Nowhere Boy (2010)

Nowhereboy_copy

Doesn’t have a point of view;
Knows not where he’s going to;
Isn’t he a bit like you and me?

   I’ve been a Beatles fan for years.  It all started when I was in middle school and I caught a rerun of the Anthology special over Thanksgiving break.  I was skeptical about a biopic tackling the life of John Lennon and the start of the group.  It had been tried, and now that I had the anthology on DVD, what could a movie give me that the documentary could not?  But the reviews kept coming up roses so I added it to my Netflix list and finally got a chance to watch Nowhere Boy tonight.  Beatles or not, this was a beautiful movie about a young man searching for direction during those precious teen years. 

The thing I really enjoyed about this movie was that they did not make excuses for Lennon, or paint him as a saint.  He was the way he was.  You could see what traits he inherited from his mother, learned from his aunt, and arose due to his situation growing up feeling unwanted.  But there are no apologies made.  It’s just his story. 

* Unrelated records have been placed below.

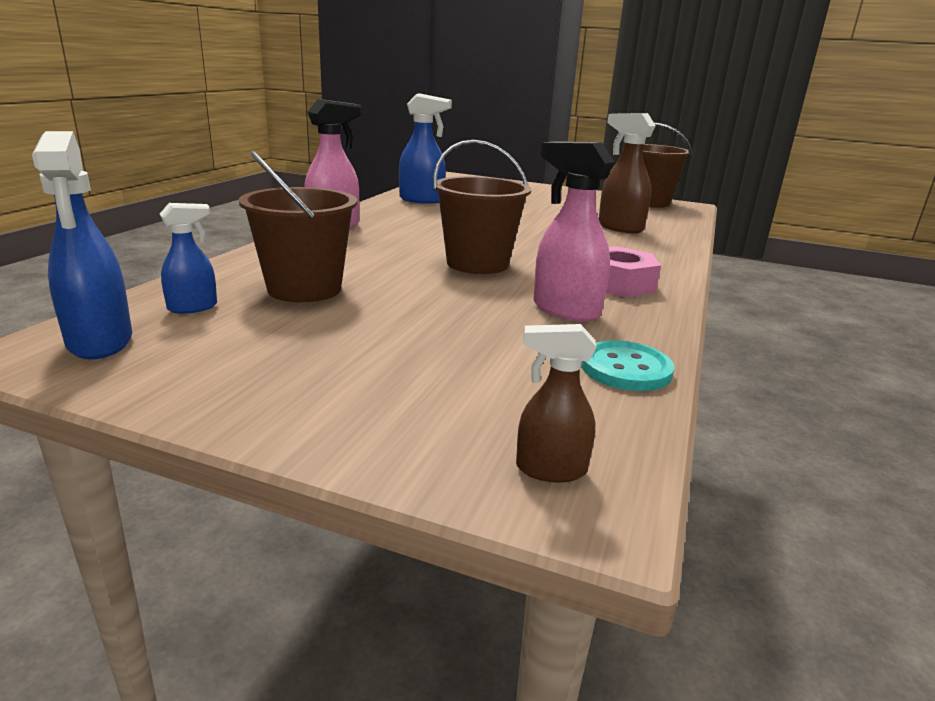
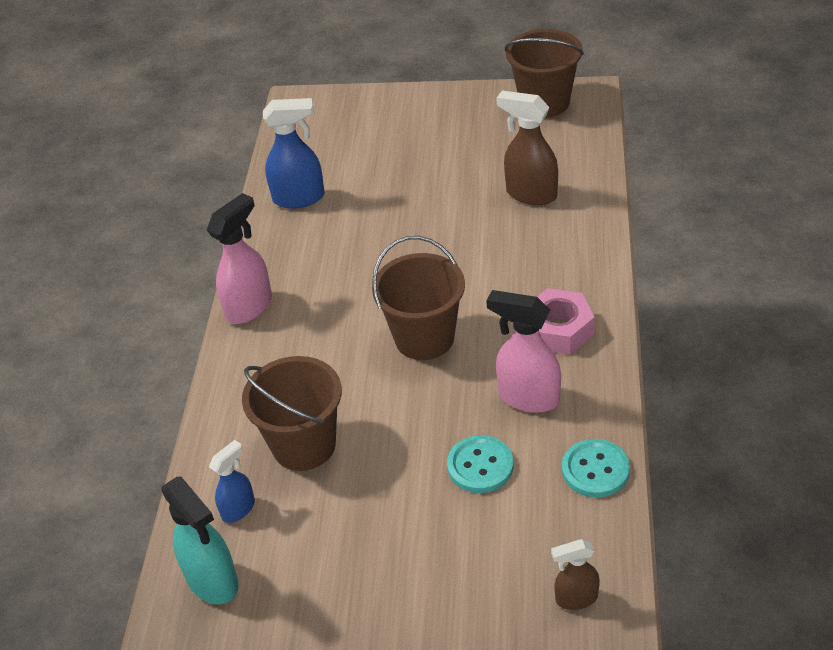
camera: 10 degrees left, 20 degrees up
blue spray bottle [32,131,132,359] -> turquoise spray bottle [161,476,239,604]
none -> turquoise button [447,435,514,493]

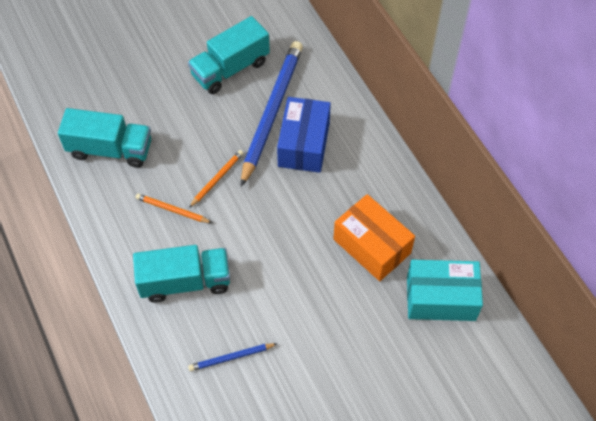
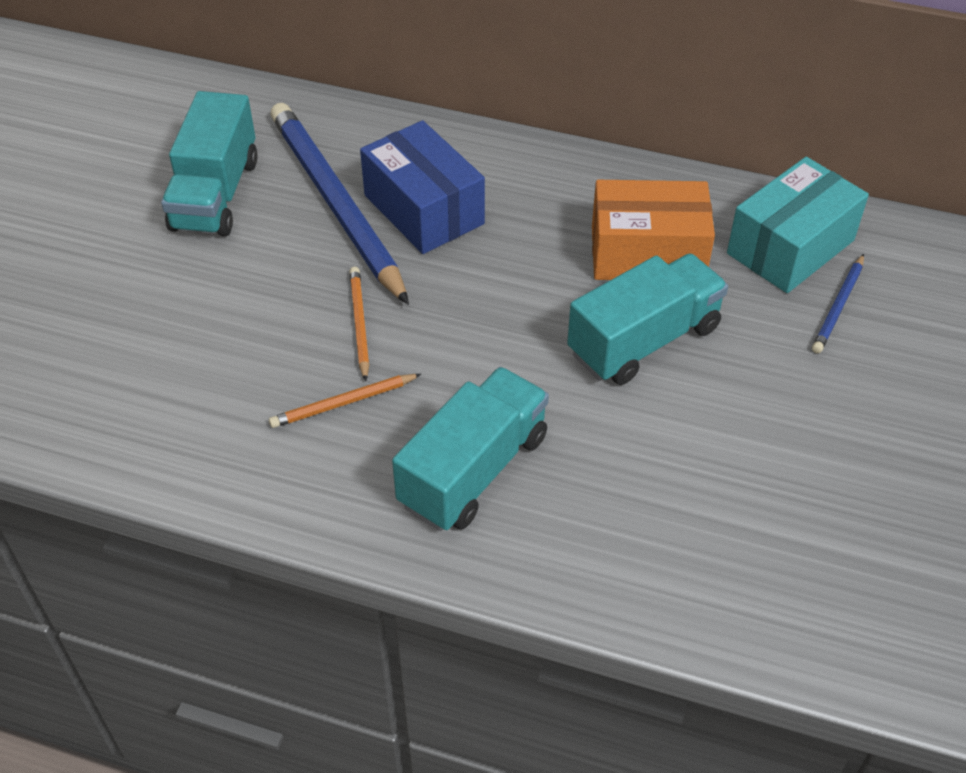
camera: 45 degrees left, 10 degrees down
turquoise truck [58,108,151,168] -> turquoise truck moved to [567,254,728,385]
blue pencil [188,343,277,371] -> blue pencil moved to [812,254,864,354]

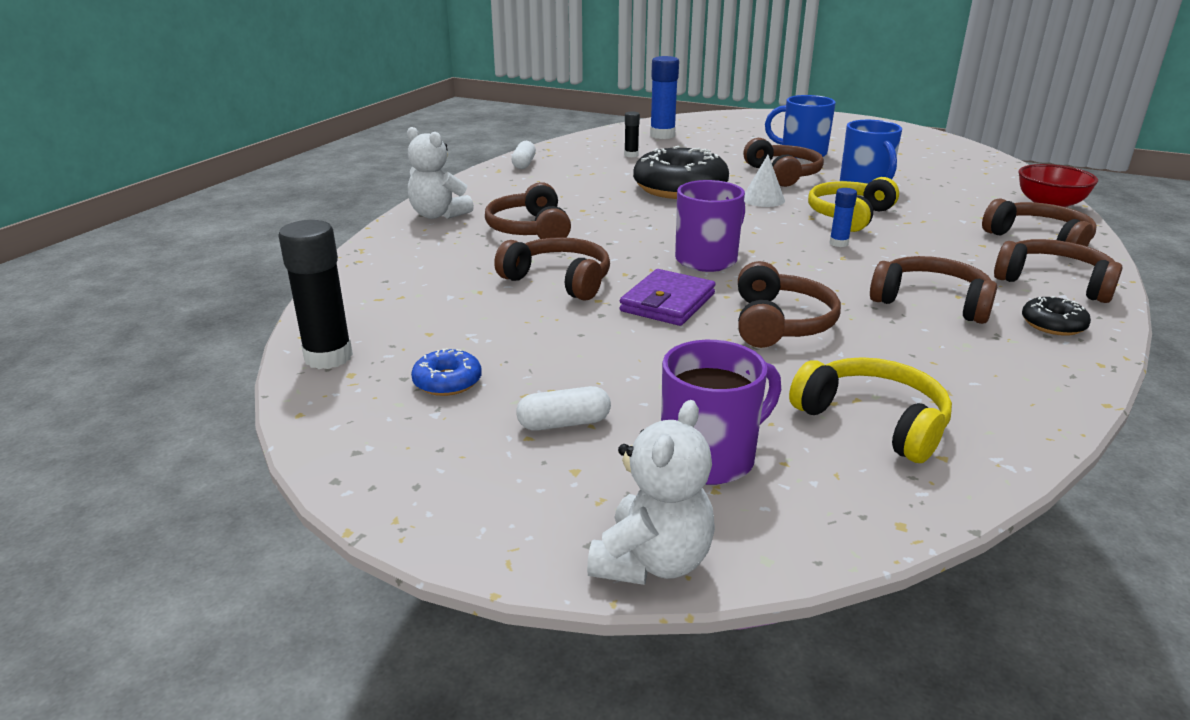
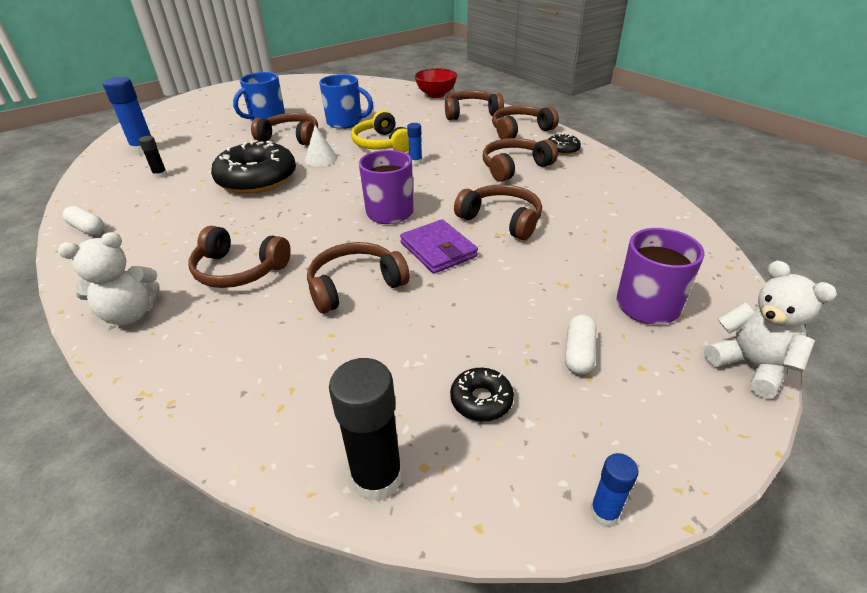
camera: 60 degrees left, 10 degrees up
blue donut [411,348,482,396] -> black donut [450,368,514,422]
yellow headphones [789,357,952,463] -> none
none -> blue glue stick [590,453,639,527]

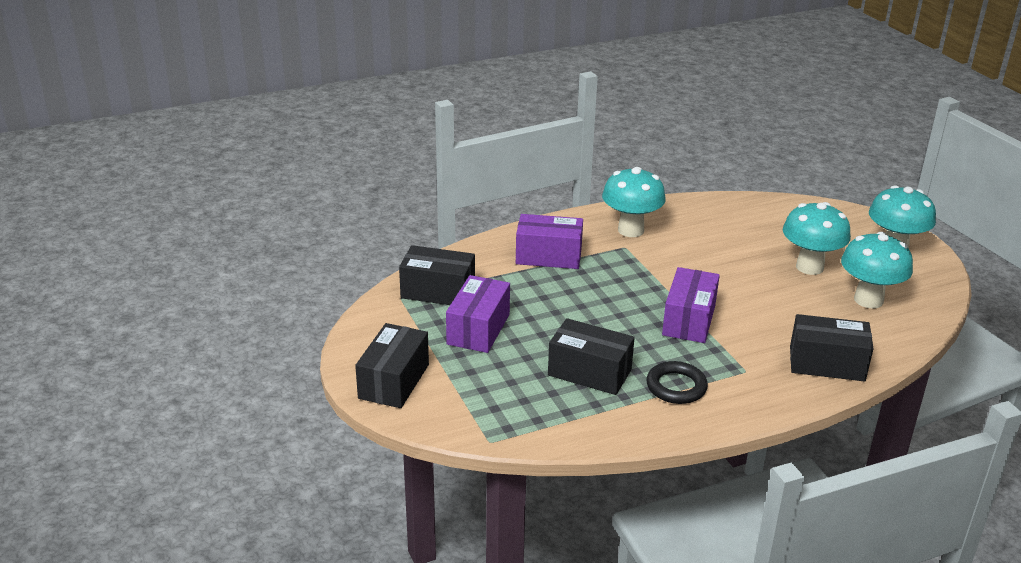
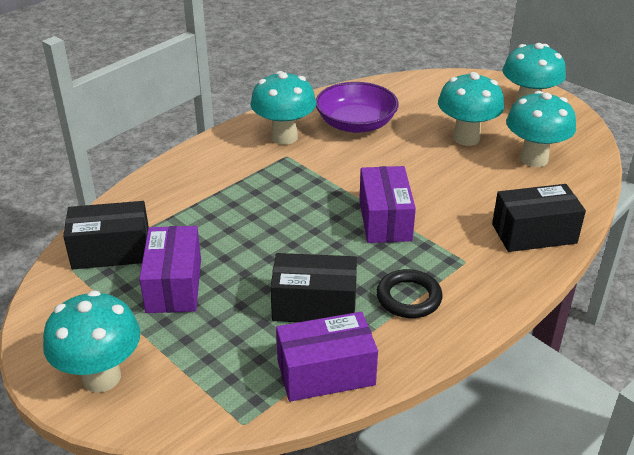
camera: 20 degrees left, 5 degrees up
black box [355,323,429,408] -> turquoise mushroom [43,290,141,393]
purple box [516,214,583,269] -> purple box moved to [276,312,378,402]
none -> purple bowl [316,82,399,133]

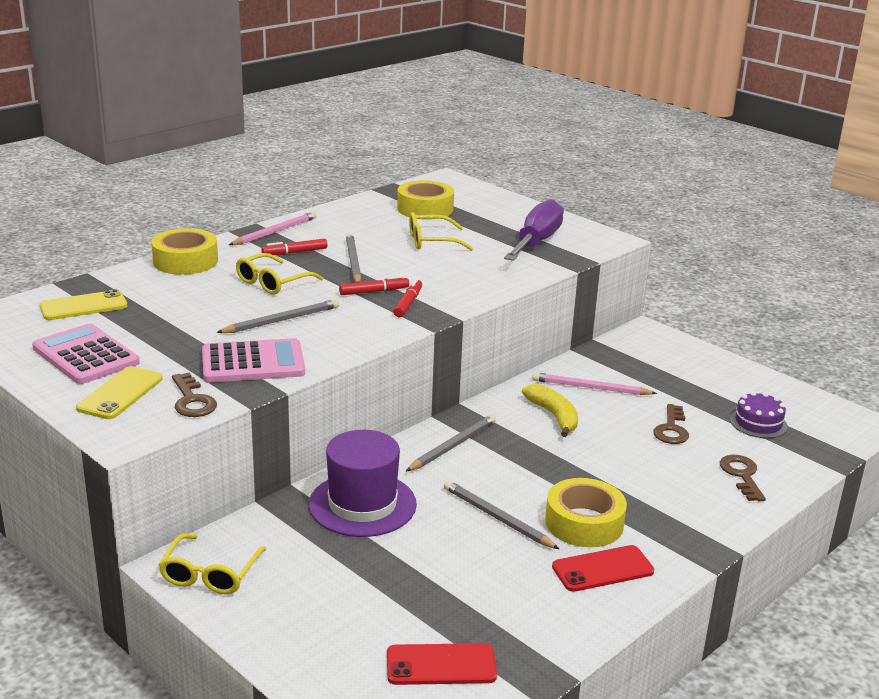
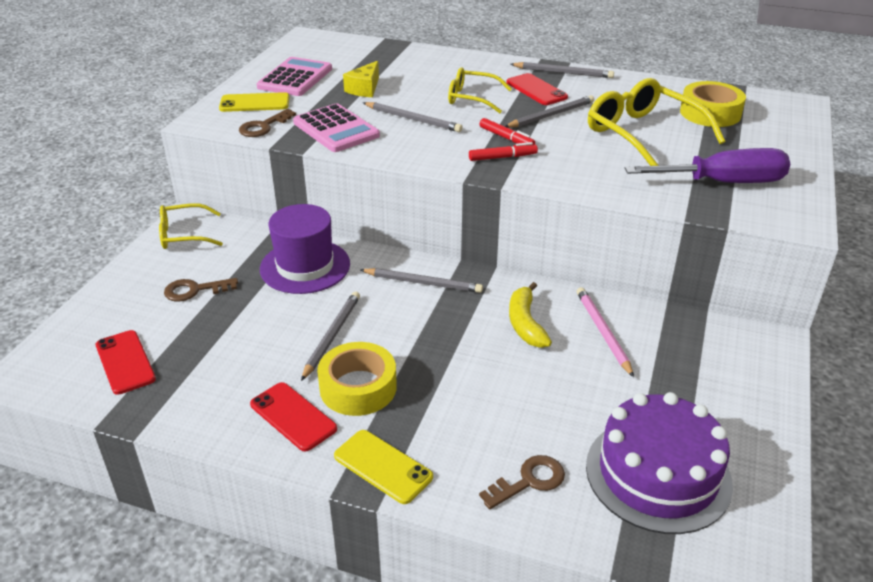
camera: 65 degrees right, 10 degrees up
yellow phone [39,289,127,320] -> yellow phone moved to [334,430,433,504]
yellow tape [151,228,218,275] -> none
pink pencil [229,212,317,245] -> grey pencil [510,62,614,78]
red marker [261,239,327,255] -> red phone [506,73,568,105]
yellow glasses [409,212,474,251] -> yellow glasses [588,78,725,166], size x1.65
yellow banana [522,384,578,437] -> yellow banana turned 135 degrees clockwise [509,282,552,348]
brown key [653,404,689,444] -> brown key moved to [164,278,238,302]
purple cake [730,391,788,438] -> purple cake [586,392,733,534], size x2.00
none -> yellow cheese [343,61,379,97]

The movie spans about 3 years, but movies very quickly (only 1 hr 38 mins) but the script is so tight that the time just flies by.  Aaron Johnson was amazing as John, and Kristen Scott Thomas was perfect as Aunt Mimi.  Anne-Marie Duff did a great job with Julia, a woman who clearly had some issues but tried to had them behind a smile.  It was great to see these women brought to life.  I read a lot of Beatles bios back in the day, and while these two were always prominently mentioned when discussing John’s story, but this film made me really see them for the first time, breathing life into the black & white photos that are always included in the books and Anthology documentary (and also flash by at the end of the film before the credits roll). 

Biggest surprise was Thomas Brodie-Sangster as Paul McCartney.  I could have watched an entire movie of the boys touring Hamburg because I really felt the relationship between Johnson and Sangster as Lennon and McCartney really worked.  There was one scene at the end that I just loved, where you can almost see Paul slip into that special place in John’s heart and become more than just a bandmate, but a brother of sorts.  And I felt both boys handled it perfectly 

I don’t think you have to be a Fab Four Fangirl like me to enjoy this movie.  There is no pre-requisites for viewing this movie.  It’s well written, directed, and acted and will keep you interested for the entire run time.  A story of love, redemption, tragedy, loss — one that can only be told because it’s a true story; if they tried to make it up, it would be unbelievable.  It’s another story that proves that it doesn’t matter what decade you grow up in, what country you live in – being a teenager is a strange time for everyone as you try to find a place.